TEXT PROVIDED:
=== Begin Enclosure ===

Welcome to the Maunie of Ardwall blog

This is the blog of Maunie of Ardwall. After a six-year adventure sailing from Dartmouth to Australia, we are now back in Britain.

Sunday 24 June 2012

Our Voyage Plan!

Some of you may be new to this blog so, with apologies to regular viewer, we thought we should recap a little as well as giving you a bit of an overview of what we plan to do this autumn. The blog has quite a lot of history so you can scroll back in time if you wish!

Anyway, as you’ll probably know by now, we're taking a career break to go ‘blue water’ sailing, after 13 years at Yeo Valley for Graham and five years running Wavelength HR for Dianne. Having sailed around Britain a few years ago, we have been thinking about this for a while and the dream began to crystallise into reality about 3 years ago. We bought our boat, ‘Maunie of Ardwall’, as a restoration project – she’d been left unused and unloved for several years following the death of her first owner so we got her at a ‘bargain price’ (perhaps less of a bargain if we work out how many hours we’ve spent fixing her up!) – and she’s the perfect yacht for two of us to handle. This is an outline of what we plan to do.


Our first goal is to sail to the Canaries, 1350 miles from Falmouth across the infamous Bay of Biscay, with stops en-route in Spain and Portugal. We need to be there by early-November, which is when the trade winds kick in to take us across the Atlantic, so we aim to leave the UK before the end of August to reduce the risk of gales across Biscay. Mind you, with the current weather patterns who knows what the weather will do!

For safety and shared knowledge, we’ve signed up on the Atlantic Rally for Cruisers (ARC) which has been running for a number of years. This year a record 270 boats will be setting off from Las Palmas to St Lucia on the 25th November.

=== End Enclosure ===

Records drawn from a dataset
=== Begin Enclosure ===

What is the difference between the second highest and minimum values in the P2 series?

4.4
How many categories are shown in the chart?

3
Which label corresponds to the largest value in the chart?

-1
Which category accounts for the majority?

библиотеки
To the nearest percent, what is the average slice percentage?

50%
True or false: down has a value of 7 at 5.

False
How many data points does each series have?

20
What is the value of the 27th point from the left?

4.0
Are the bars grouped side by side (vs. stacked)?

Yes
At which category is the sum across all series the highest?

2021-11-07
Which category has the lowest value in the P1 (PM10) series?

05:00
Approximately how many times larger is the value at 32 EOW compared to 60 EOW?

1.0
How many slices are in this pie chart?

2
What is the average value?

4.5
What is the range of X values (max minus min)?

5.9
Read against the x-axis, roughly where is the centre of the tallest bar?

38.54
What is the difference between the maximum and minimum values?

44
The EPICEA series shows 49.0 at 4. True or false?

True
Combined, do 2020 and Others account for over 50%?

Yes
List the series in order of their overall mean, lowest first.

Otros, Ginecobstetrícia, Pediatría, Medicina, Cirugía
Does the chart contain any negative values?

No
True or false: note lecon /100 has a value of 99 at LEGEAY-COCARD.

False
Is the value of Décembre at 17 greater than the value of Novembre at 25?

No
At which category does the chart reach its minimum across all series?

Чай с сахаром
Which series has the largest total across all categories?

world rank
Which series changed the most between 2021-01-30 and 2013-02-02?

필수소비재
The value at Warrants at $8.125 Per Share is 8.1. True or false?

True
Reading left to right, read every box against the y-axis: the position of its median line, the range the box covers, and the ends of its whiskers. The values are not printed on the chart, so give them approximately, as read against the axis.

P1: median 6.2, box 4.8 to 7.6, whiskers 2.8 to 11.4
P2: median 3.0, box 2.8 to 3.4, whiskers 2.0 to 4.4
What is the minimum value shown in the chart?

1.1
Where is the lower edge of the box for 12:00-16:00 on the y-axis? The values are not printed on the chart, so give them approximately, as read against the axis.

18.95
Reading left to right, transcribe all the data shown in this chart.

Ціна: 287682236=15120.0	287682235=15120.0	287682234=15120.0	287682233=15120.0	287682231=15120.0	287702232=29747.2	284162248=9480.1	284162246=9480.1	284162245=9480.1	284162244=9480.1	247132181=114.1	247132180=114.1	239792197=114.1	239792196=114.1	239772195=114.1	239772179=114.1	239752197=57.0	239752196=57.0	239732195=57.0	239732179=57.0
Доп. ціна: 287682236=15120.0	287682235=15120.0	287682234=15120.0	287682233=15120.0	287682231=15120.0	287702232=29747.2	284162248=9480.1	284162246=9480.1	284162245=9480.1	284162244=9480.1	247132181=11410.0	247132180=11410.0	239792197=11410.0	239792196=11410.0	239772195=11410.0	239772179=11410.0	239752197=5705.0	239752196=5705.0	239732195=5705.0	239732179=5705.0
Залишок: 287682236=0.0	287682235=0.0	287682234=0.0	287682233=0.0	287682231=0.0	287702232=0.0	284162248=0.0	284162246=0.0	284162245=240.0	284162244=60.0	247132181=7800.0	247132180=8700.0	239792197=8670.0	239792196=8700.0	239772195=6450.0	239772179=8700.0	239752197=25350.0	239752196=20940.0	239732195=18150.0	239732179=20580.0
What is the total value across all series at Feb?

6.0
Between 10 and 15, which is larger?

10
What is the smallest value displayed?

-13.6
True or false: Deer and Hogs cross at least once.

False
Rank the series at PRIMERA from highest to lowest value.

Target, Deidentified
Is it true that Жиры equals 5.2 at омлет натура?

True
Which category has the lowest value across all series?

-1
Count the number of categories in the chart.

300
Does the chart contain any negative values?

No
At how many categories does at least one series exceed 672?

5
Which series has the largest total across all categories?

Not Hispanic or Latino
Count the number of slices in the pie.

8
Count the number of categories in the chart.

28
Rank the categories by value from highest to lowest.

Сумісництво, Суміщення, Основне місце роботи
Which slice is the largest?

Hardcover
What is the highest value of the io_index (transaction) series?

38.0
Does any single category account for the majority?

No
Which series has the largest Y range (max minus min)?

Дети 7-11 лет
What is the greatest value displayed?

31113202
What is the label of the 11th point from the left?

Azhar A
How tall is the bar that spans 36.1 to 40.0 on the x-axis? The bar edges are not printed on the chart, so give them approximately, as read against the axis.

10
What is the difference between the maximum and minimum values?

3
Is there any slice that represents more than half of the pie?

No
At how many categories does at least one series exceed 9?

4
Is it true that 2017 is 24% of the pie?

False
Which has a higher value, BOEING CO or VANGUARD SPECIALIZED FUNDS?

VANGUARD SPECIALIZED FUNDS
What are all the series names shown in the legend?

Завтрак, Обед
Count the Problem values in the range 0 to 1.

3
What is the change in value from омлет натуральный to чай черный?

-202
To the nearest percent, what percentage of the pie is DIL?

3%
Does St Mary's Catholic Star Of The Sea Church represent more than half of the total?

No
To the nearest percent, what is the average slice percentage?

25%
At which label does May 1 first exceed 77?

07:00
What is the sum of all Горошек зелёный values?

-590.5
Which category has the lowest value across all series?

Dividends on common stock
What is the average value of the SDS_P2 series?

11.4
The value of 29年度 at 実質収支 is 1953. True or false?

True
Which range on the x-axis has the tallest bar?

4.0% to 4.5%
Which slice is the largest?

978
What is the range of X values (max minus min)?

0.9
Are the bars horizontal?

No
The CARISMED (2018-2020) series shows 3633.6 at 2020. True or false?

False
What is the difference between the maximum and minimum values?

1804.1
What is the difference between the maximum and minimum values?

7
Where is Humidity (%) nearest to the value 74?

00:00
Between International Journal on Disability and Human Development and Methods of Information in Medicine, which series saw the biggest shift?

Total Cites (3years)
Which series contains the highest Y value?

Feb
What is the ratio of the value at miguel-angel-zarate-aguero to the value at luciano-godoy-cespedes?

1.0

=== End Enclosure ===

PROBLEM SET:
1: List every organization named in the sailing blog post.
2: Reproduce the sailing blog post from "This is the" to "if you wish!" without any changes.
3: Write the next part of the sailing blog post, picking up right after its final sentence.

ANSWERS IN ORDER:
1:
Yeo Valley
Wavelength HR
Atlantic Rally for Cruisers (ARC)

2:
This is the blog of Maunie of Ardwall. After a six-year adventure sailing from Dartmouth to Australia, we are now back in Britain.

Sunday 24 June 2012

Our Voyage Plan!

Some of you may be new to this blog so, with apologies to regular viewer, we thought we should recap a little as well as giving you a bit of an overview of what we plan to do this autumn. The blog has quite a lot of history so you can scroll back in time if you wish!

3:
Click here for the ARC website
With the ARC comes lots of support – daily weather forecasts and safety reporting, shared technical knowledge and a few parties at the finish. It should be a good introduction to crossing the ocean – which should take about 21-24 days for a boat of our size (and we’ll be on the smaller end of the scale; the average boat size is nearly 50ft). Two friends, Fergus McDonald and Richard Fetherston, both experienced sailors, are going to join us for the crossing which will make life much easier in terms of night watches and sail trimming. You’ll be able to follow us on the ARC website since each boat is given a ‘Yellowbrick’ – an automated satellite transponder which sends hourly reports of position, speed and course to the web tracker. More generally, whilst we’re away we will have email access via a clever satellite phone and share details of that nearer the time; it will allow us to upload the boat blog and to send photos.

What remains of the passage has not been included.